Construction will soon begin on a new $8 million jail in Jackson County to replace its existing jail, which was facing imminent closure because of crowded conditions and its inability to meet state prison standards.
Officials held a recent groundbreaking on 4 acres of land near Arkansas State University-Newport's campus, but inclement weather has delayed the actual work, said Jackson County Judge Jeff Phillips. Once work does begin, it should take about 15 months before the jail is opened.
"We've been dealing with all that rain," Phillips said. "I'm hoping we can begin work within a couple of weeks after all that water dries up."
The new 104-bed jail will replace the county's 26-bed jail, which is across the street from the Jackson County Courthouse in downtown Newport. That jail was built in 1978 and has routinely failed state inspections.
The Arkansas Criminal Detention Facilities Committee has cited the Jackson County jail for overcrowding, understaffing and having cells that are too small.
In 2008, an inspection team recommended the jail be closed for two months while workers replaced two heating units.
Jackson County Sheriff David Lucas also spent more than $50,000 from his budget on repairing a leaking roof and getting new lights.

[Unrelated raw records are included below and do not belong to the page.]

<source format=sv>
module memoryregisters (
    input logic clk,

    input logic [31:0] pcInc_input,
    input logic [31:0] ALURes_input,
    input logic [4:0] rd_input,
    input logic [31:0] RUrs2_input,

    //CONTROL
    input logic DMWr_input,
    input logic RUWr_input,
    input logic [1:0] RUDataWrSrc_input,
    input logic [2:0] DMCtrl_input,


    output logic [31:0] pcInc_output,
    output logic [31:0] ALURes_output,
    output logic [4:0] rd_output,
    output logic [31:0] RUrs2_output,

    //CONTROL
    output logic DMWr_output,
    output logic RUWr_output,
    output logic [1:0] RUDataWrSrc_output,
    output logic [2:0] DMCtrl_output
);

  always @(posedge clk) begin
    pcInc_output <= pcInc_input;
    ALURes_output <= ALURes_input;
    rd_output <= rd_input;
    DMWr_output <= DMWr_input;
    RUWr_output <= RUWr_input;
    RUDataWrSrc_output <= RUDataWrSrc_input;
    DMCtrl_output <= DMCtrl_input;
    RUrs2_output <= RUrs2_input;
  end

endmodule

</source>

The committee placed the jail on its last six-month probationary period on Aug. 12, 2012. The probation ended four days after Jackson County voters favored two three-eighth percent sales taxes to pay for constructing a new jail and funding its operations.
Voters widely approved both measures. The taxes will raise about $1.4 million annually.

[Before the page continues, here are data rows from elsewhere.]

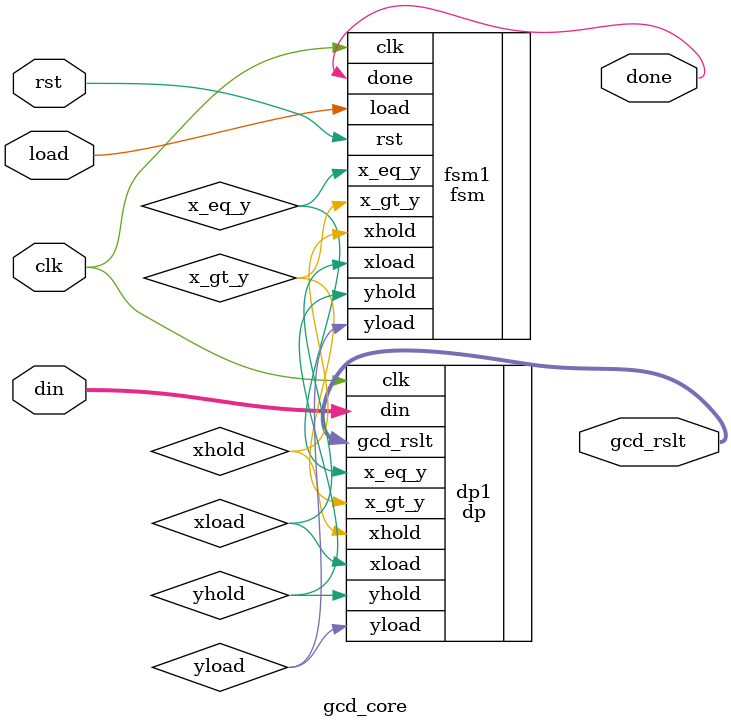
<source format=sv>
`timescale 1ns / 1ps

module gcd_core(
    input logic clk,
    input logic rst,
    input logic load,
    input logic [7:0] din,
    output logic [7:0] gcd_rslt,
    output logic done
    );

//internal signals
logic xhold, xload, yhold, yload;
logic x_eq_y, x_gt_y;
logic [7:0] x_minus_y, y_minus_x;

//Instantiate the datapath - couuld have used .name or .*
dp dp1 (
    .clk(clk),
    .xhold(xhold),
    .xload(xload),
    .yhold(yhold),
    .yload(yload),
    .din(din),
    .x_eq_y(x_eq_y),
    .x_gt_y(x_gt_y),
    .gcd_rslt(gcd_rslt)
    );
 
 //Instantiate the controller
 fsm fsm1 (
    .clk(clk),
    .rst(rst),
    .load(load),
    .x_eq_y(x_eq_y),
    .x_gt_y(x_gt_y),
    .xhold(xhold),
    .xload(xload),
    .yhold(yhold),
    .yload(yload),
    .done(done)
    );
           
endmodule

</source>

"If we hadn't passed that tax, we couldn't build a jail," Lucas said. "This jail would have shut down, and we would have been out of costs transporting prisoners to other counties.
"That would have bankrupted the county," he said.
Other counties faced similar situations and were forced to ask for sales tax elections to help fund jail construction.
Greene County voters supported a three-quarter percent sales tax in 2011 to build a $12 million jail that opened earlier this year.
Newton County voters favored a half-percent sales tax in 2008 to fund construction of a new jail, but failed to pass a second sales tax that would have paid to operate it.
The jail now sits empty; prisoners are sent to neighboring Boone County at a cost of $35 a day.
Voters in Garland, Nevada, Prairie, Crawford and Yell counties also passed taxes to build new jails in recent years.
"Counties have outgrown their jails," said Danny Hickman, the detention facilities committee coordinator. "Every jail is overcrowded, and many are totally out of compliance."
A major reason for the crowded conditions is the increase in the number of state prisoners counties are holding, said Ronnie Baldwin, president of the Arkansas Sheriffs' Association.
"County jails are holding 2,650 state prisoners waiting transport," Baldwin said.
That's more than are in the largest prison in the state, which holds 1,850, he said. "There are 800 more prisoners in county jails than what the Department of Correction is holding [in that prison].
"The county jails are the largest state [prison] facility," he said.
He said it costs counties $18 million a year to house the state prisoners. Counties are reimbursed $28 a day for housing state inmates, but Baldwin said it costs about $45 a day to keep them when considering salaries, jail maintenance and other expenses.
"Counties are letting prisoners go because they can't afford to keep them," he said. "It's a major problem. People are finally starting to understand, and they're building new jails. But it takes three years to [pass a tax and build a jail]. We can't keep going on like this."
Officials will build Jackson County's jail with expansion in mind, Lucas said. The 78,500-square-foot facility is situated on land that will allow for additions.
"There's plenty of room to build on if we need to," Phillips said.
Plans also call for adding a large garden tended by the prisoners, who will raise vegetables for food and help keep some costs down, the county judge said.
The county has received construction bids and plans to rebid a few of the projects, he said. If clear skies remain, construction should begin by the end of the month.
"We're doing all we can," Phillips said. "Within 15 months this will be done, and we'll be in good shape."